Despite the fact that Coachella is the trendy “it” thing to do now, it’s actually been around for quite some time. The annual two-weekend, three-day music and arts festival held in Indio, California has been around since 1999. In October of that year, three months after Woodstock, the very first Coachella festival was held for one weekend and approximately 10,000 people attended the event. Headlining acts included Beck, The Chemical Brothers, Jurassic 5 and Rage Against the Machine. Camping wasn’t allowed until 2003, however, due to the fires and riots that occurred at Woodstock.
In 2001, the next Coachella (they skipped the festival in 2000 due to the financial troubles and lack of a headliner during the inaugural Coachella) was moved towards the end of April, due to the complaints about the lack of heat the previous year. Then in 2004, Coachella sold out for the first time, with over 50,000 tickets purchased for both days.
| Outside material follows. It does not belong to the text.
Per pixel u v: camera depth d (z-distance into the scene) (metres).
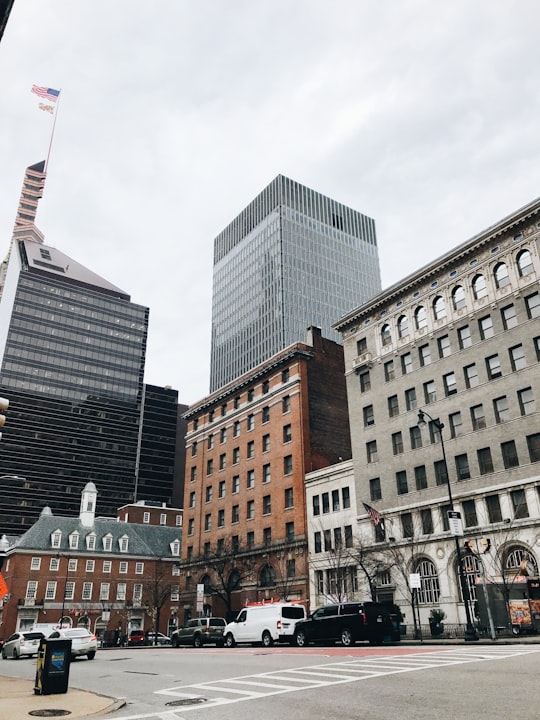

As the years passed, more and more well-known artists joined the lineup and big names such as Red Hot Chili Peppers, Kanye West, Paul Oakenfold and Damian Marley were sharing the stages. In 2010, Coachella’s organizers got rid of the single-day ticket sales and made it so that concertgoers could only purchase three-day tickets instead. The number of attendees also increased, with 75,000 people or more showing up per day that same year.
In 2012, the festival transitioned from being a one-weekend event to a two-weekend event, and tickets sold out within hours after they were available. For the upcoming 2014 Coachella festival, tickets sold out in a record three hours. Camping was introduced to Coachella in 2003 to provide another alternative for lodging, and now more than 17,000 people camp there every year.
Besides the music, Coachella is also dedicated to visual arts and includes installation art and sculptures. Many of the pieces that are on display are interactive, and there are also visual artists and performance troupes that entertain the crowds between the main stages. Coachella has set the golden standard for other music festivals such as Lollapalooza, which have mimicked its format in terms of stages, attractions and art.
Coachella has turned into a lifestyle and mainstream trend these days, with fashion bloggers covering the event and featuring all of the bohemian-style outfits that people wear, and celebrities such as Vanessa Hudgens and Kate Hudson flock to the event as well. It has turned into a place to see others and be seen, and it seems to be only growing more popular as the years goes by, transforming into a cultural obsession and social phenomenon. And yes, I will be there as well, waving my hands in the air under the Sahara tent wearing my high-waist shorts, crop top and cross body bag with fake tribal tattoos – ‘cause that’s what we do at Coachella.